Extract to read:
● ● ● ● ●
Christopher Michael DeStefano is a Grammy Award-winning American singer/songwriter, record producer, and multi-instrumentalist currently living in Nashville. As a songwriter, he has multiple #1 songs with artists Carrie Underwood (“Good Girl”, "Little Toy Guns"), Billy Currington (“Hey Girl”), Brett Eldredge ("Don't Ya"), Luke Bryan ("That's My Kind of Night", "Kick the Dust Up" ), Miranda Lambert & Carrie Underwood ("Somethin' Bad," later reworked as the opening theme for NBC Sunday Night Football), Rascal Flatts ("Rewind") and Jason Aldean ("Just Gettin' Started").

DeStefano was raised in Mount Laurel, New Jersey and graduated from Lenape High School in 1993. He was in the school's music program while playing with a progressive rock band in the area.
● ● ● ● ●
Given entries:
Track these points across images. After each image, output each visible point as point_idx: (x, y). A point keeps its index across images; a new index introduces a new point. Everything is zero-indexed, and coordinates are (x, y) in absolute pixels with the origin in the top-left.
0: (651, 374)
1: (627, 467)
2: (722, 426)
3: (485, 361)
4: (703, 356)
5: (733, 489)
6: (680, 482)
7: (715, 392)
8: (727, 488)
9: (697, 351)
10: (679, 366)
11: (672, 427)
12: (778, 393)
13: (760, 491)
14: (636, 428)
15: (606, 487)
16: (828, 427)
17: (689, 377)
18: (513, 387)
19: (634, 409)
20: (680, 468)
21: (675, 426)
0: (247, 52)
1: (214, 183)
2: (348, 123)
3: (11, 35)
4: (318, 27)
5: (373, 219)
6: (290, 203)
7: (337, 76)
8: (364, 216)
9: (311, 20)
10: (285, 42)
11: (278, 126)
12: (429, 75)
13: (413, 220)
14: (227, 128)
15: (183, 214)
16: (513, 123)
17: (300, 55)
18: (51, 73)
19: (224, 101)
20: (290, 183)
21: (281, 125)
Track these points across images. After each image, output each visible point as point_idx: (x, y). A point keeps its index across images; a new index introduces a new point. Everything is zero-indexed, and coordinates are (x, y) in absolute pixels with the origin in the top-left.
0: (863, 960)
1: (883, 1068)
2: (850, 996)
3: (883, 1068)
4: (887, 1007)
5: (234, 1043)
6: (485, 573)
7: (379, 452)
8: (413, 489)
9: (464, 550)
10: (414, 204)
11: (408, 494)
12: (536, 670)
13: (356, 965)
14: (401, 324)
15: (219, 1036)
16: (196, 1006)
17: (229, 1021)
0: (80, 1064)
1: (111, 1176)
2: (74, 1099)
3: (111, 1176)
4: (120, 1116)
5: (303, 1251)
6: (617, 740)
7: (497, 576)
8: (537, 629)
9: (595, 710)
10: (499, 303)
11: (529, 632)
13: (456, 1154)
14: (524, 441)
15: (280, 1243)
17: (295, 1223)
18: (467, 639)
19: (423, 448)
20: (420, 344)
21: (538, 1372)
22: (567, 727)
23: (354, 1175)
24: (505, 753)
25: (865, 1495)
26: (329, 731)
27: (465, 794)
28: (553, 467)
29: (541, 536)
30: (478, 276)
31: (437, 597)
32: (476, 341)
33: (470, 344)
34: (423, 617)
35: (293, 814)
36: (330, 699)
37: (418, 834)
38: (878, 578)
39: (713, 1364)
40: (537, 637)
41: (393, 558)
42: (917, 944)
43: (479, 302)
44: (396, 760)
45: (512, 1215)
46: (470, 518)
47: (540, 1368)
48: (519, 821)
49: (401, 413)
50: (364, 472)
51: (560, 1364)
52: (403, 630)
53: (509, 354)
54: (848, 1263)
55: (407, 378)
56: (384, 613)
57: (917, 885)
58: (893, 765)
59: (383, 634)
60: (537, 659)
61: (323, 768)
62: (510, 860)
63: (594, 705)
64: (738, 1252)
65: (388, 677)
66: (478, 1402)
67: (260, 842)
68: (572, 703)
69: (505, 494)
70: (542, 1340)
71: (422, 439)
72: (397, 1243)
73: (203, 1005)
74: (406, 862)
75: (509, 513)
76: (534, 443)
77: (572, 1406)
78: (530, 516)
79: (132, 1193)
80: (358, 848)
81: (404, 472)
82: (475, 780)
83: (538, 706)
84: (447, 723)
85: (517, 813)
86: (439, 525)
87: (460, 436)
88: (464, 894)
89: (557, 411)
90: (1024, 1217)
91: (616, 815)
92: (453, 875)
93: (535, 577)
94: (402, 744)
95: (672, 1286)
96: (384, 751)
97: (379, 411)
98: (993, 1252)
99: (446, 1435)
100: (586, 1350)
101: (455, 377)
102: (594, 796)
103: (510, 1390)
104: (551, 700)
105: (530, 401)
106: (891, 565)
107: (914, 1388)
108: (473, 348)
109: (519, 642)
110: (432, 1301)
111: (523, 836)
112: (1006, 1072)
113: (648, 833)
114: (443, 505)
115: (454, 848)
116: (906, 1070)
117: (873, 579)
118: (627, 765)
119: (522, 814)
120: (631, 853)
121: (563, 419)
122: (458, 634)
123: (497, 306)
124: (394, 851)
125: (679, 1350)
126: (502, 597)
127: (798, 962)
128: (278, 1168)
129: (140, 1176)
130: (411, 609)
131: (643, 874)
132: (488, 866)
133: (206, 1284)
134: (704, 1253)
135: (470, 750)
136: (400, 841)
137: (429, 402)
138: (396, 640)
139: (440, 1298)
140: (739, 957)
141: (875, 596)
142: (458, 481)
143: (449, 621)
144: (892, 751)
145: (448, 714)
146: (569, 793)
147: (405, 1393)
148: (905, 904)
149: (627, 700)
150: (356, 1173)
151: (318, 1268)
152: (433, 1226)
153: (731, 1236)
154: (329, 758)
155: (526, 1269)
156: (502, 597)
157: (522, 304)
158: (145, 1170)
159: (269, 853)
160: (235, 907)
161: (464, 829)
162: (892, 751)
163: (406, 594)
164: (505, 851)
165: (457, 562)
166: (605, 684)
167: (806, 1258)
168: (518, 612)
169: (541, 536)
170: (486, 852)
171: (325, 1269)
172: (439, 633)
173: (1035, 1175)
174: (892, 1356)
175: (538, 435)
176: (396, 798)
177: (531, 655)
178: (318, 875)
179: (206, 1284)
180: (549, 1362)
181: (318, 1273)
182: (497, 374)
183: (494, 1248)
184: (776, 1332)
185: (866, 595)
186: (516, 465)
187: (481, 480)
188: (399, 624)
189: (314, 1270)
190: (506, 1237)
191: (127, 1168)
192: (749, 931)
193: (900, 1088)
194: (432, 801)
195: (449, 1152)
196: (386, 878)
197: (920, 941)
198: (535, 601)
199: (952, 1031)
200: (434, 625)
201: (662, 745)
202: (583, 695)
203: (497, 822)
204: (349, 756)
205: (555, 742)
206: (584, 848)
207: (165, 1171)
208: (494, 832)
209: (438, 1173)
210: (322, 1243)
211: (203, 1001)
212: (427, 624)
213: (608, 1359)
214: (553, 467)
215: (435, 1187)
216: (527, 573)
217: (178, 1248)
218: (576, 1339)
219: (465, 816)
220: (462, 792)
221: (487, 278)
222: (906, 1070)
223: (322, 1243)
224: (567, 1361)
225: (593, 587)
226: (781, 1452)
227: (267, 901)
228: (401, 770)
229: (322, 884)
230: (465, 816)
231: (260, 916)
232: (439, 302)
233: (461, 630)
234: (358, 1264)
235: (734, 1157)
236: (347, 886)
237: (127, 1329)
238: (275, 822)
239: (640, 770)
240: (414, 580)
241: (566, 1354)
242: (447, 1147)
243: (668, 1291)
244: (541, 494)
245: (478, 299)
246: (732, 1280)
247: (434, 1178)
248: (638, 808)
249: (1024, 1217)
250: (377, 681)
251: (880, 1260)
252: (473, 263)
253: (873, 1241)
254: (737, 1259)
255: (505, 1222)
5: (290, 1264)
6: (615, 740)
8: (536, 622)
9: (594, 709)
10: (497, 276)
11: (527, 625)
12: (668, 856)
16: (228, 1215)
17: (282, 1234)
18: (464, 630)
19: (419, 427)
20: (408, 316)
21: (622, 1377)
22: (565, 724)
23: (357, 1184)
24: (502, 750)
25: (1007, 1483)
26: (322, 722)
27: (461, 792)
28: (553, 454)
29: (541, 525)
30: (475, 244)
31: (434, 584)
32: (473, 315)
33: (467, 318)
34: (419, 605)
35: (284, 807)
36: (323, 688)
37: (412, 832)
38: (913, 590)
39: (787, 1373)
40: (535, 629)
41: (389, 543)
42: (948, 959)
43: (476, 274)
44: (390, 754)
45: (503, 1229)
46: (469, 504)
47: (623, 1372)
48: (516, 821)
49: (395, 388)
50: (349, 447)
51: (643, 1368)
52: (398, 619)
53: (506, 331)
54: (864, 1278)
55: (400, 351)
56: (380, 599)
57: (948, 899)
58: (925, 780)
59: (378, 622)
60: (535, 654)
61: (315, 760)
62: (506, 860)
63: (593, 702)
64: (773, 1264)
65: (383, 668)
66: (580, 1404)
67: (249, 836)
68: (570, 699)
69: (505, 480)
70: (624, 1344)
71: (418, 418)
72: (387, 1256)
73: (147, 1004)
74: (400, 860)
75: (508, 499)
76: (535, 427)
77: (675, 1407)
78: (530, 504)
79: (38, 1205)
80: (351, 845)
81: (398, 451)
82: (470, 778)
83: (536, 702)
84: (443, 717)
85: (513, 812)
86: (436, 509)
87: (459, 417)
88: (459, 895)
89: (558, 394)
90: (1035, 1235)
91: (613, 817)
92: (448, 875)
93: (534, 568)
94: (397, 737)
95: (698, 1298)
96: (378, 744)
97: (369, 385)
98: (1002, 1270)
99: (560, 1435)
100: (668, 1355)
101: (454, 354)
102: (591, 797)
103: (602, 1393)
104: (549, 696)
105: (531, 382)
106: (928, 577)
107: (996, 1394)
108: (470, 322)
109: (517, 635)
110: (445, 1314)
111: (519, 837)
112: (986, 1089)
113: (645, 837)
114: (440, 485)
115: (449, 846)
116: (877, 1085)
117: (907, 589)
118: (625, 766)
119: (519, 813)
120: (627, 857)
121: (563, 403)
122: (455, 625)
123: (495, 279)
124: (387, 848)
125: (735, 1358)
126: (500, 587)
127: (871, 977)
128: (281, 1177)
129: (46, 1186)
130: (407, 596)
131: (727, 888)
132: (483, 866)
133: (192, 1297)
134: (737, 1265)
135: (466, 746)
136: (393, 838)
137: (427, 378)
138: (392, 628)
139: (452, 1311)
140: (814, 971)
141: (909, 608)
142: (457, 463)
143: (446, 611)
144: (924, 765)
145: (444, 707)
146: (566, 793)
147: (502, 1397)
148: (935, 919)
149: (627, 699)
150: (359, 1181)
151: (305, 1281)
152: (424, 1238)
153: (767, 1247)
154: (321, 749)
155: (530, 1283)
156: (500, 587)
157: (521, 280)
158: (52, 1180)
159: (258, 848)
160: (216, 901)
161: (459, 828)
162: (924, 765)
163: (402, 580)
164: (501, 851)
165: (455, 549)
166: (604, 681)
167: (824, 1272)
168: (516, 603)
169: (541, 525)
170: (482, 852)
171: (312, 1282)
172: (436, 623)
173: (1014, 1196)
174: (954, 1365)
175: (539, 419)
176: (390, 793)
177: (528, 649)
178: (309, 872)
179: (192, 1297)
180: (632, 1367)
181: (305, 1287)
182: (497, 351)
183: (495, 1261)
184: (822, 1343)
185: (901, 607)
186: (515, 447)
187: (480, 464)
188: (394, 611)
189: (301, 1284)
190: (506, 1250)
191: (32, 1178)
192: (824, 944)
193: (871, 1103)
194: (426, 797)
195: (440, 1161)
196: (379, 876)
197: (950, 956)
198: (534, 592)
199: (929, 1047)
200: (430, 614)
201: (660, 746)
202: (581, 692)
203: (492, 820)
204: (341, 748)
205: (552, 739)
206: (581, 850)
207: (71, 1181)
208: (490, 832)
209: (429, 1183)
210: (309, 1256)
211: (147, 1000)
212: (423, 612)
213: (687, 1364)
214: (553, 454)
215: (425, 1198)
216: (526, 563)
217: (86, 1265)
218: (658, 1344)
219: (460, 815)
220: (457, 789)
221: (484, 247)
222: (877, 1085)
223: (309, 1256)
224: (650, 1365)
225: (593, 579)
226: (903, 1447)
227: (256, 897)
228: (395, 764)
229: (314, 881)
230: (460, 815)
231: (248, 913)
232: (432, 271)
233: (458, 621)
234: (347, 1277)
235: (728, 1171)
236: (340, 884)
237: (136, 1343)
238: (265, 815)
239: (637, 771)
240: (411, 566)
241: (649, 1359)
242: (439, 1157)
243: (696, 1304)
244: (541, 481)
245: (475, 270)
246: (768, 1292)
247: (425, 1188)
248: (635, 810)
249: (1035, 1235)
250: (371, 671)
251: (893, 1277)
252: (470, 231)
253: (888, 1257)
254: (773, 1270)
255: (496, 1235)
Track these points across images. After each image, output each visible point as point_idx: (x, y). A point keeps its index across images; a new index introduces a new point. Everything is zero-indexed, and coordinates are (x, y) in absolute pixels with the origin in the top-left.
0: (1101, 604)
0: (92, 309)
● ● ● ● ●
Problems to solve:
- A) According to the DeStefano biography, in what year did he graduate from Lenape High School?
- B) From the DeStefano biography, extract the passage starting with "DeStefano was raised" and going on through "in the area.".
The items play no part in what is asked here.

Expected responses:
- A) He graduated in 1993.

- B)
DeStefano was raised in Mount Laurel, New Jersey and graduated from Lenape High School in 1993. He was in the school's music program while playing with a progressive rock band in the area.